JAKARTA – Juru Bicara Komisi Pemberantasan Korupsi (KPK) Tesaa Mahardika Sugiarto menjelaskan alasan pihaknya mencegah eks Menteri Hukum dan HAM Yasonna Hamonangan Laoly ke luar negeri bersama Sekjen PDI Perjuangan (PDIP) Hasto Kristiyanto.
Pencekalan Yasonna dikritik oleh PDIP. Partai yang dipimpin Megawati Soekarnoputri ini menilai langkah KPK mencegah Yasonna tak memiliki alasan yang jelas. Tessa menegaskan, upaya tersebut beralasan hukum.
“Semua tindakan yang dilakukan oleh penyidik itu memiliki dasar hukum. Ada prosedurnya sebelum itu diajukan dan disetujui oleh pimpinan KPK untuk melakukan pencegahan yang jelas,” kata Tessa kepada wartawan, Jumat, 27 Desember.
Tessa menekankan, semua pihak yang dicegah untuk pergi ke luar negeri dibutuhkan keterangannya di dalam negeri dalam proses pendalaman kasus-kasus korupsi.

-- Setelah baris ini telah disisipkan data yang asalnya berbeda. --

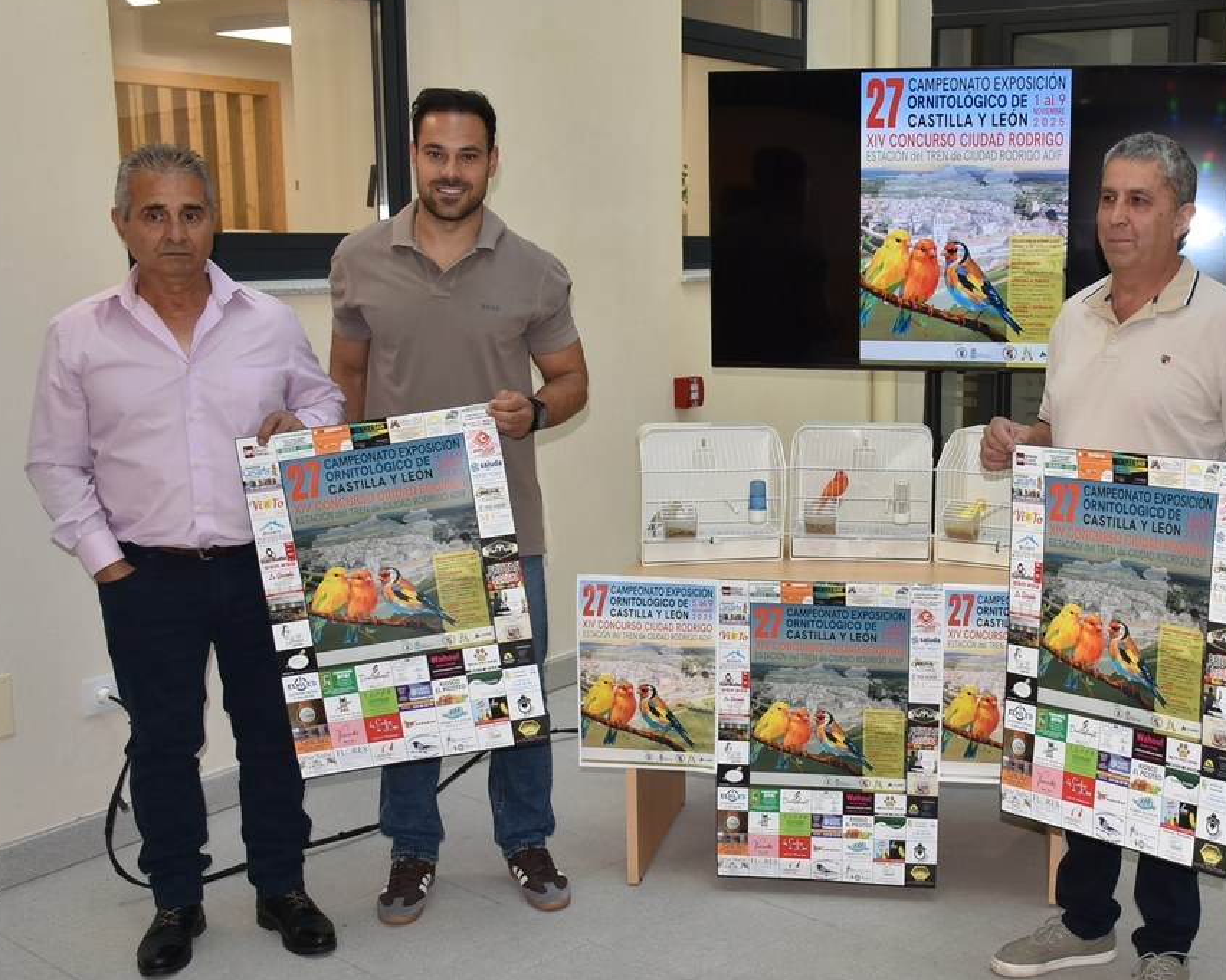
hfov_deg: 40.0
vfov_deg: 32.9
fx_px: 1656
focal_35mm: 46
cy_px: 537
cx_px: 842
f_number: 3.8
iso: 450
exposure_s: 1/200
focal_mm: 23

“Supaya prosesnya bisa lebih cepat. Intinya seperti itu,” ungkap Tessa.
Hanya saja, Tessa menyebut belum memiliki informasi sejauh mana keterlibatan Yasonna dalam kasus suap Harun Masiku yang kini juga menyeret Hasto Kristiyanto.

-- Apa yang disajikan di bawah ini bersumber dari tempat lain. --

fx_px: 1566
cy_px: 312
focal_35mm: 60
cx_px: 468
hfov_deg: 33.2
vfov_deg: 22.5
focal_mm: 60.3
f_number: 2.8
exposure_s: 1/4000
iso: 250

“Ya itu belum sampai ke sana, masih didalami oleh penyidik.
Semua pihak, bukan cuma yang disebut saja. Semua pihak yang bertanggung jawab tentunya akan kita proses sesuai aturan hukum yang berlaku,” jawabnya.

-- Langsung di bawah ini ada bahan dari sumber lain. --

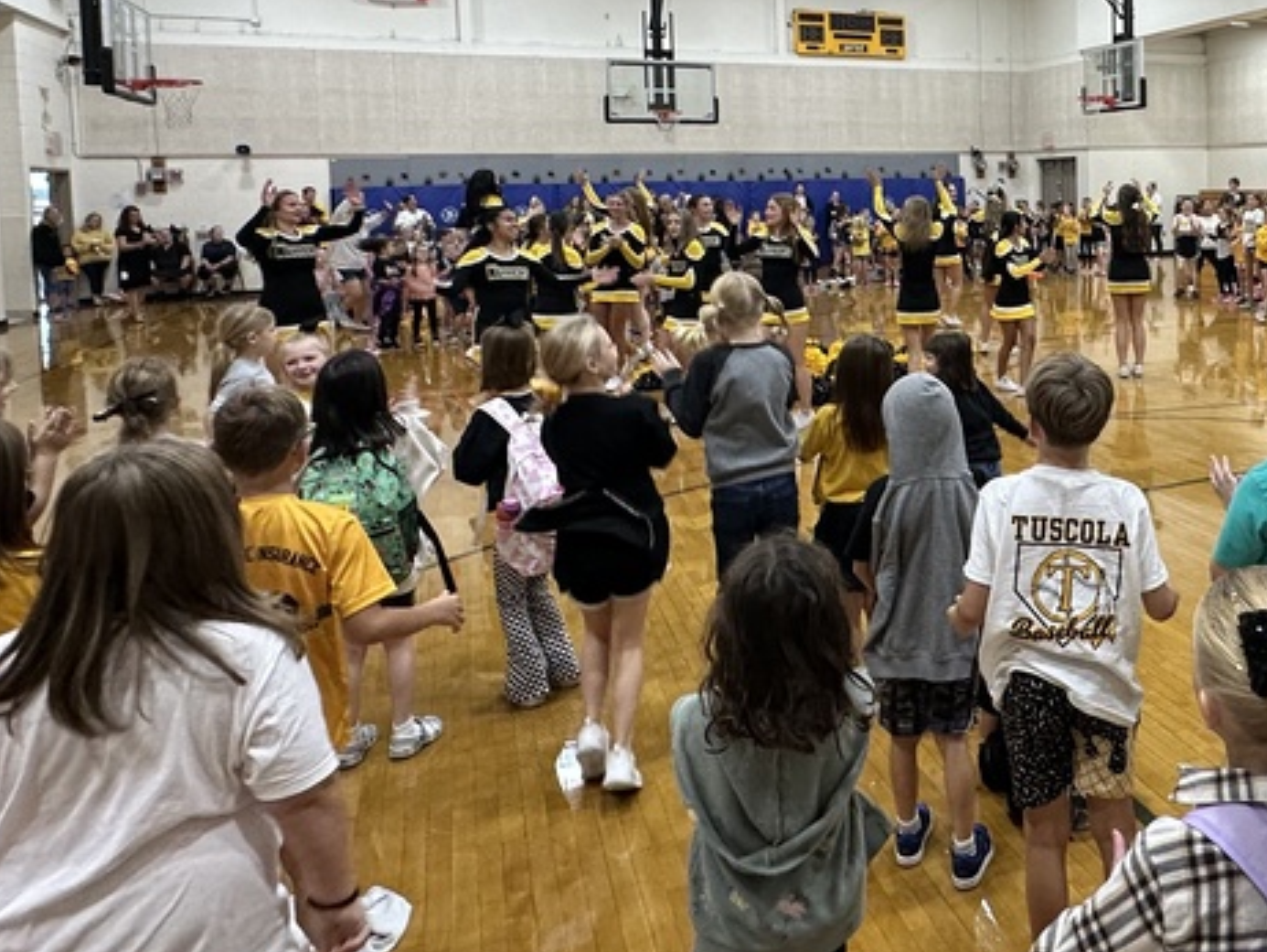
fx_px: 1135
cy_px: 247
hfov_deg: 53.5
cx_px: 1056
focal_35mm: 31
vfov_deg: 44.1
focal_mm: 2.22
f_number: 2.2
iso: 200
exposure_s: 1/120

Hasto Kristiyanto dicegah ke luar negeri usai ditetapkan sebagai tersangka kasus suap yang menyeret Harun Masiku. KPK turut mencegah Yasonna yang juga Ketua DPP PDIP ke luar negeri berkaitan dengan kasus tersebut.
“Pada tanggal 24 Desember 2024, KPK telah mengeluarkan Surat Keputusan Nomor 1757 Tahun 2024 tentang Larangan Bepergian Ke Luar Negeri terhadap 2 orang warga negara Indonesia yaitu YHL dan HK,” kata Juru Bicara KPK Tessa Mahardika dalam keterangannya, Rabu, 25 Desember.
Pada 18 Desember lalu, KPK sempat memeriksa Yasonna dalam kapasitasnya sebagai Ketua DPP PDIP sebagai saksi kasus suap pergantian antarwaktu (PAW) Harun Masiku menjadi Anggota DPR RI periode 2019-2024.
Larangan bepergian ke luar negeri kepada Yasonna dan Hasto dilakukan karena keberadaan mereka di Indonesia dibutuhkan dalam rangka proses penyidikan dugaan tindak pidana korupsi.
“Keputusan ini berlaku untuk 6 bulan,” ungkap Tessa.